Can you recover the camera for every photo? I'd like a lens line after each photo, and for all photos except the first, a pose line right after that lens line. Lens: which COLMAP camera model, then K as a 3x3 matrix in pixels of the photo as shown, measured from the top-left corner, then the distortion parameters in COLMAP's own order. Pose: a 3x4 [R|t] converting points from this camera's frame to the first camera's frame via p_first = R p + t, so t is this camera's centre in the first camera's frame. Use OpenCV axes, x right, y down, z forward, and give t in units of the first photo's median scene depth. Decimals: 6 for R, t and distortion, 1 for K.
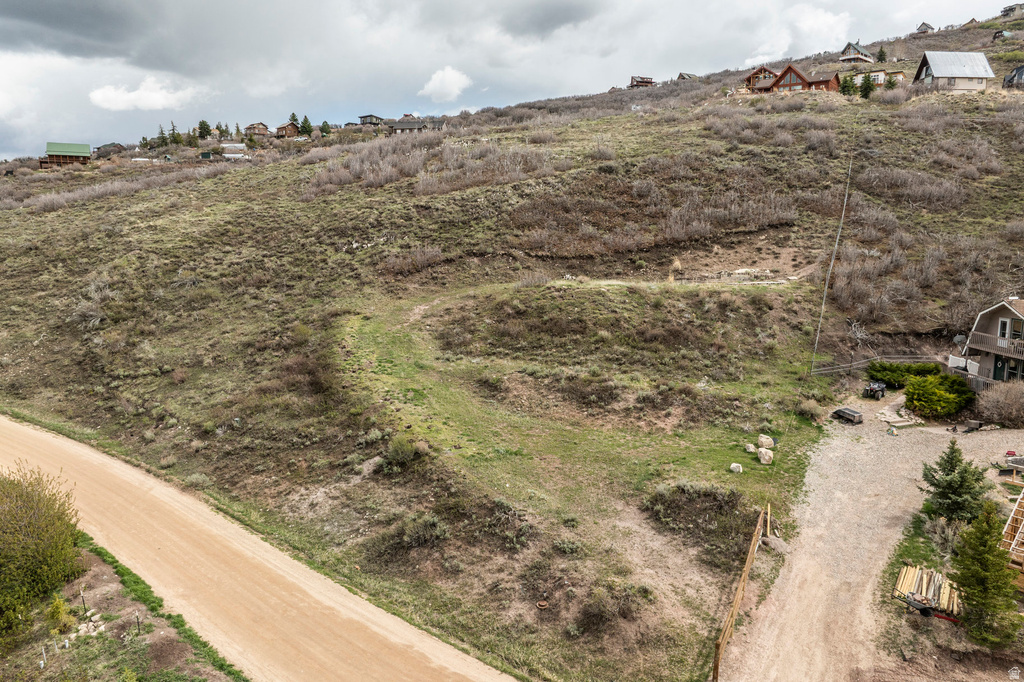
lens RADIAL K [[725.0, 0, 513.7], [0, 725.0, 342.7], [0, 0, 1]] dist [-0.045317, 0.011113]
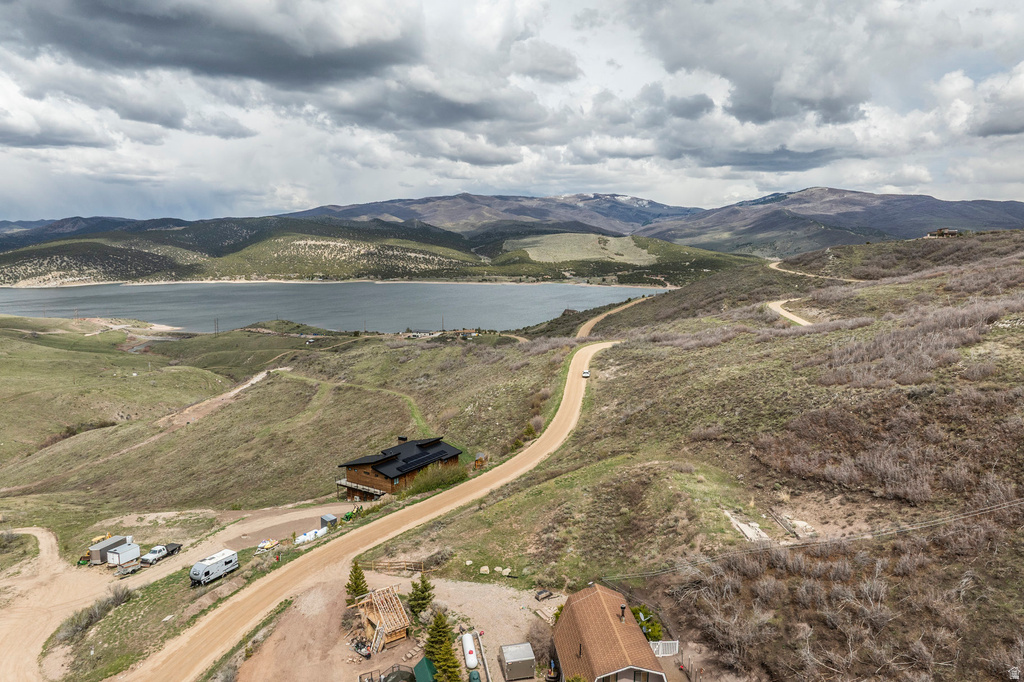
lens RADIAL K [[725.0, 0, 512.4], [0, 725.0, 335.0], [0, 0, 1]] dist [-0.045317, 0.011113]
pose [[0.039097, 0.126521, -0.991193, 1.568143], [-0.151590, 0.981221, 0.119269, -0.517718], [0.987670, 0.145592, 0.057542, 0.579595]]
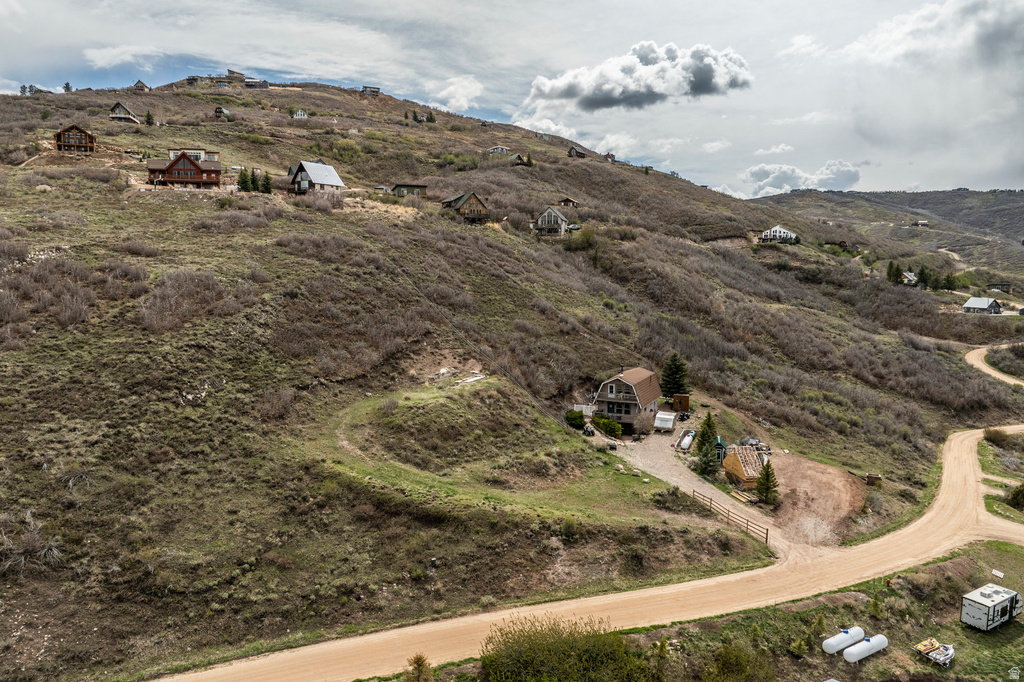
lens RADIAL K [[725.0, 0, 515.8], [0, 725.0, 334.7], [0, 0, 1]] dist [-0.045317, 0.011113]
pose [[0.473228, -0.096479, 0.875641, -1.098966], [0.135370, 0.990143, 0.035936, -0.247530], [-0.870477, 0.101530, 0.481623, 0.167053]]
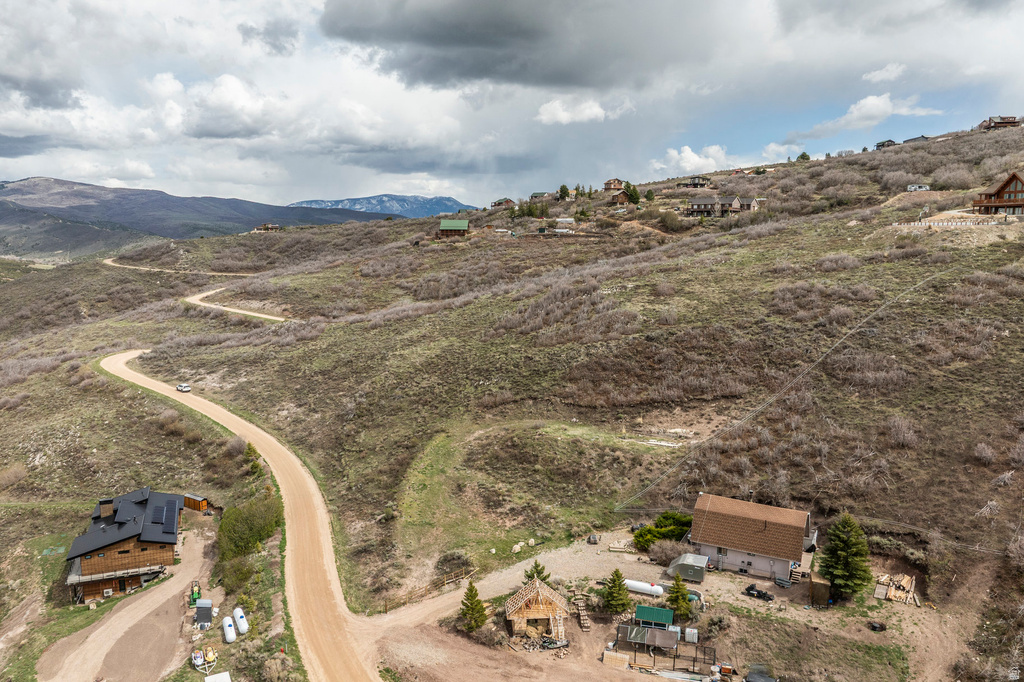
lens RADIAL K [[725.0, 0, 513.1], [0, 725.0, 337.8], [0, 0, 1]] dist [-0.045317, 0.011113]
pose [[0.853257, 0.072315, -0.516452, 0.964607], [-0.079350, 0.996811, 0.008479, -0.338778], [0.515418, 0.033746, 0.856274, -0.615366]]
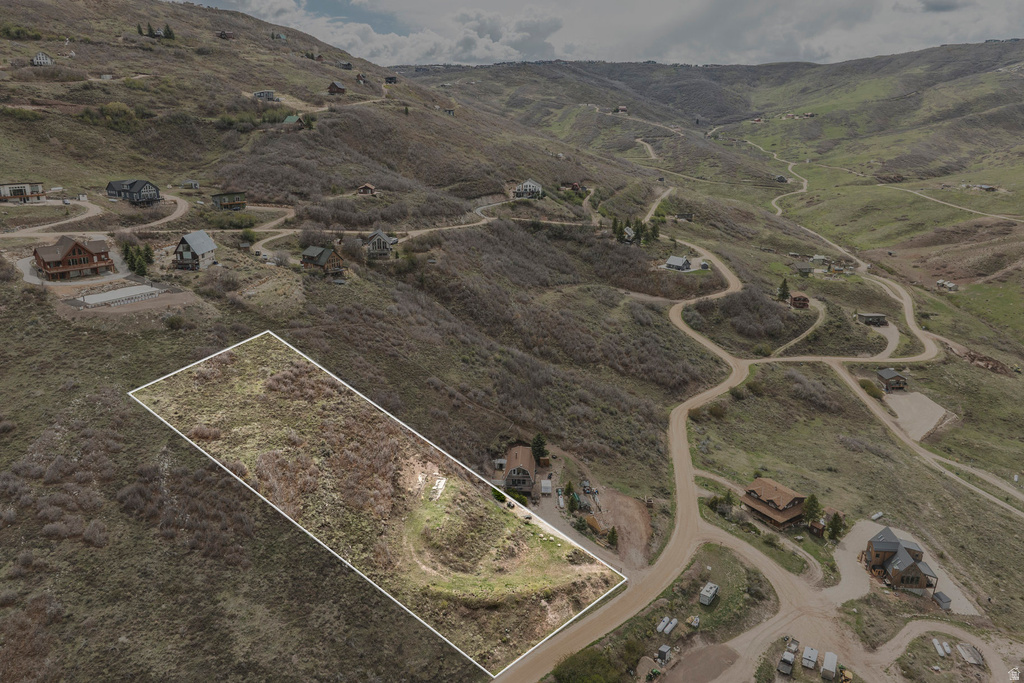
lens RADIAL K [[725.0, 0, 515.5], [0, 725.0, 335.6], [0, 0, 1]] dist [-0.045317, 0.011113]
pose [[0.107216, -0.306620, 0.945774, -2.197941], [0.136193, 0.946820, 0.291520, -1.483578], [-0.984864, 0.097552, 0.143274, 0.331260]]
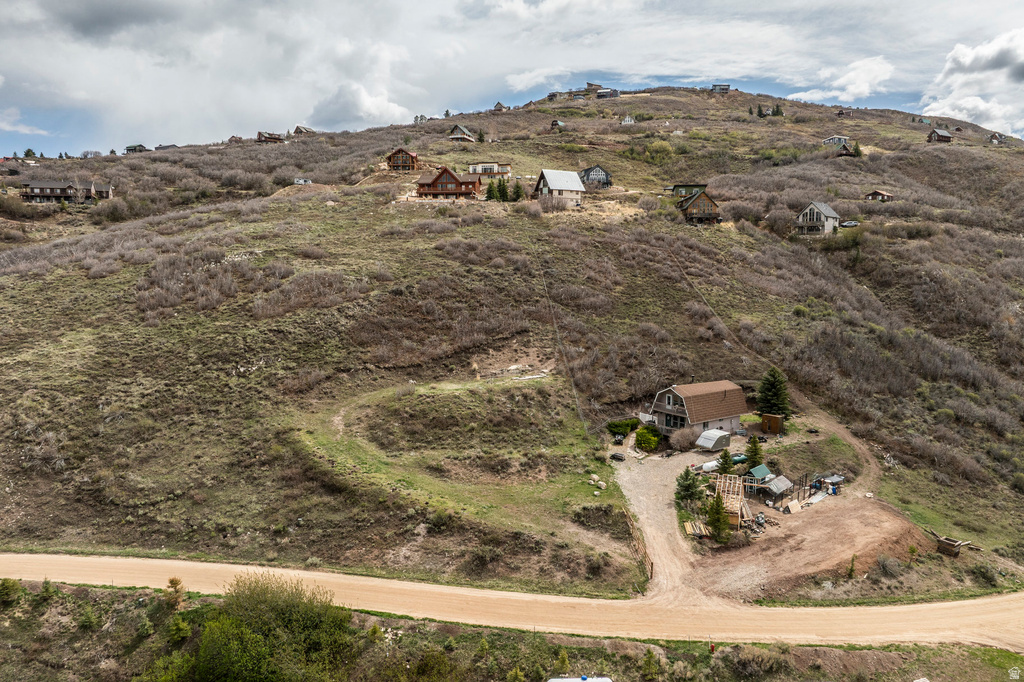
lens RADIAL K [[725.0, 0, 515.8], [0, 725.0, 336.0], [0, 0, 1]] dist [-0.045317, 0.011113]
pose [[0.850206, -0.061849, 0.522805, -0.598208], [0.085789, 0.996077, -0.021675, -0.158826], [-0.519414, 0.063280, 0.852177, -0.421194]]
------------------------------
Exercise prompt:
Output the records verbatim without pictures.

Response area:
Can you recover the camera for every photo? I'd like a lens line after each photo, and for all photos except the first, a pose line right after that lens line. Lens: which COLMAP camera model, then K as a 3x3 matrix in pixels of the photo as shown, measured from the top-left corner, then the distortion parameters in COLMAP's own order. Pose: a 3x4 [R|t] converting points from this camera's frame to the first camera's frame via p_first = R p + t, so t is this camera's centre in the first camera's frame. Use OpenCV axes, x right, y down, z forward, and give t in units of the first photo's median scene depth. Decimals: 6 for R, t and distortion, 1 for K.
lens RADIAL K [[725.0, 0, 513.7], [0, 725.0, 342.7], [0, 0, 1]] dist [-0.045317, 0.011113]
lens RADIAL K [[725.0, 0, 512.4], [0, 725.0, 335.0], [0, 0, 1]] dist [-0.045317, 0.011113]
pose [[0.039097, 0.126521, -0.991193, 1.568143], [-0.151590, 0.981221, 0.119269, -0.517718], [0.987670, 0.145592, 0.057542, 0.579595]]
lens RADIAL K [[725.0, 0, 515.8], [0, 725.0, 334.7], [0, 0, 1]] dist [-0.045317, 0.011113]
pose [[0.473228, -0.096479, 0.875641, -1.098966], [0.135370, 0.990143, 0.035936, -0.247530], [-0.870477, 0.101530, 0.481623, 0.167053]]
lens RADIAL K [[725.0, 0, 513.1], [0, 725.0, 337.8], [0, 0, 1]] dist [-0.045317, 0.011113]
pose [[0.853257, 0.072315, -0.516452, 0.964607], [-0.079350, 0.996811, 0.008479, -0.338778], [0.515418, 0.033746, 0.856274, -0.615366]]
lens RADIAL K [[725.0, 0, 515.5], [0, 725.0, 335.6], [0, 0, 1]] dist [-0.045317, 0.011113]
pose [[0.107216, -0.306620, 0.945774, -2.197941], [0.136193, 0.946820, 0.291520, -1.483578], [-0.984864, 0.097552, 0.143274, 0.331260]]
lens RADIAL K [[725.0, 0, 515.8], [0, 725.0, 336.0], [0, 0, 1]] dist [-0.045317, 0.011113]
pose [[0.850206, -0.061849, 0.522805, -0.598208], [0.085789, 0.996077, -0.021675, -0.158826], [-0.519414, 0.063280, 0.852177, -0.421194]]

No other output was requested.